Native Lands- Yvonne Chamberlain-Marquez

 This week my 2nd grader started a unit on local history. The teacher began with the indigenous people who first lived in Riverside and jumped quickly to the story of the citrus industry. There was no mention of the land or how it was used and how it changed over time. The story of the Inland Empire is one of extraction from the land and it's people, but it's often presented as one of prosperity and growth.  Combined with this week's topic, I realized how fundamentally different Americans teach their children about the land around them compared to the ways in which indigenous people teach their children. We teach our children that the hill in the distance is called a mountain and of the settlers that passed through it. There is no creation story or explanation of how it gives life to the valley. Our histories often begin with the first "Great White Man" in an area and rarely include the native lands and people. This creates bias which often grows with us. Due to our own way of knowing, we reject valuable information. This is especially the case with scientific knowledge. 

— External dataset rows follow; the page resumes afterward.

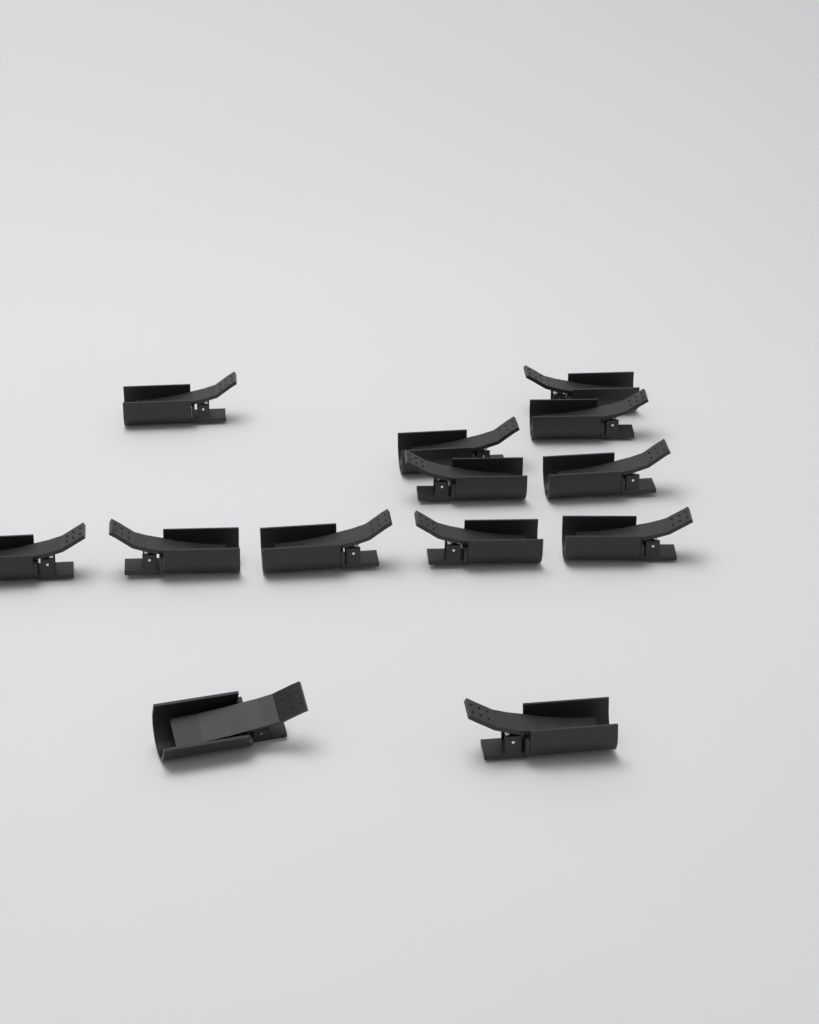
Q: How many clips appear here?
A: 13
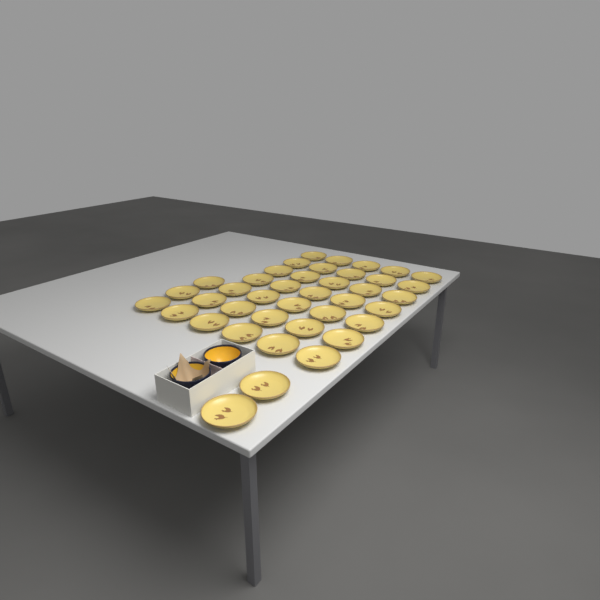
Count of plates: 40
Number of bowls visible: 2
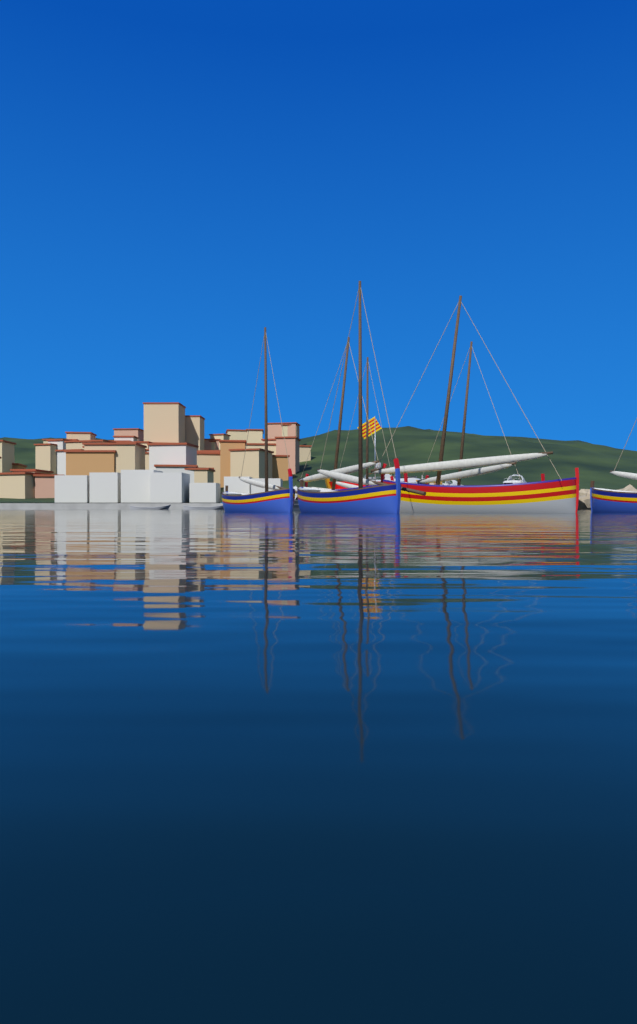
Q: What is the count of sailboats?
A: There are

This week's readings is what sent me off on that tangent. "The Integrating Native Science Into a Tribal Environmental Protection Agency (EPA)" article in particular. The authors begin by addressing the ways in which the land near 29 Palms has changed inhabitants over time. The Cahuilla and Serrano people    had centuries of knowledge  and knew how to work with the land. Once a flourishing valley, the US systemically stole the land from it's caretakers, leaving only a small Reservation to the original people. Knowing the value of Native science, The Twenty-Nine Palms Band of Mission Indians began to incorporate cultural knowledge into their Environmental Protection Agency to protect not only the land, but the physical, mental, and spiritual health of it's members. This is fundamentally different to the ways in which the US EPA operates and views human's relationship to the environment. 

As climate threats loom, it's incredibly important to value indigenous ways of knowing. We need a cultural shift that views the holistic relationship to the people and the land, much like the Tribal EPA.